=== Section Start ===

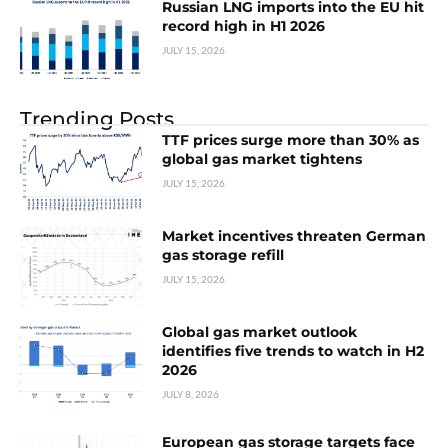
Russian LNG imports into the EU hit
record high in H1 2026
JULY 15, 2026
Trending Posts
TTF prices surge more than 30% as
global gas market tightens
JULY 15, 2026
Market incentives threaten German
gas storage refill
JULY 15, 2026
Global gas market outlook
identifies five trends to watch in H2
2026
JULY 8, 2026
European gas storage targets face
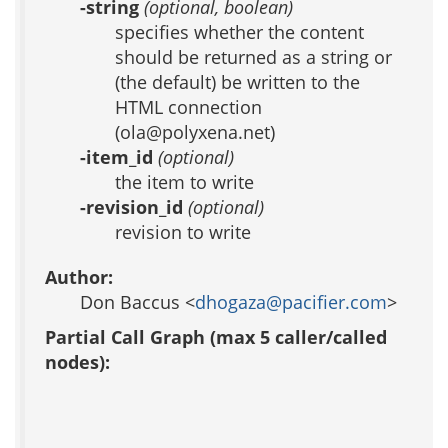
-string
(optional, boolean)
specifies whether the content
should be returned as a string or
(the default) be written to the
HTML connection
(ola@polyxena.net)
-item_id
(optional)
the item to write
-revision_id
(optional)
revision to write
Author:
Don Baccus <
dhogaza@pacifier.com
>
Partial Call Graph (max 5 caller/called
nodes):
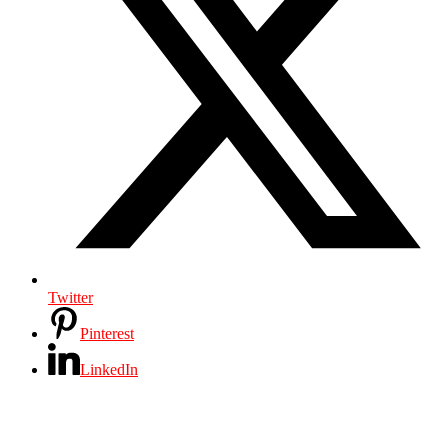
Twitter
Pinterest
LinkedIn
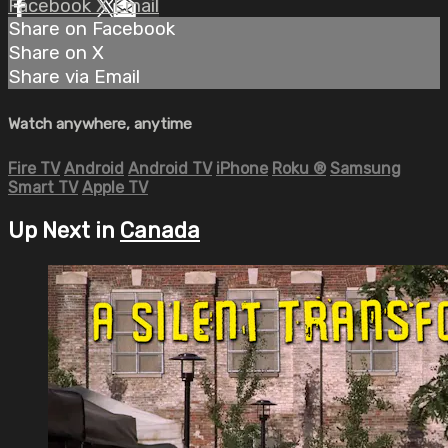
Facebook
X
Email
Share on Facebook
Share on X
Share via Email
Watch anywhere, anytime
Fire TV
Android
Android TV
iPhone
Roku
®
Samsung
Smart TV
Apple TV
Up Next in
Canada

=== Section End ===

WHAT IS EXPECTED: Return every line from the records above that holds the word "string".

TASK RESPONSE:
-string
should be returned as a string or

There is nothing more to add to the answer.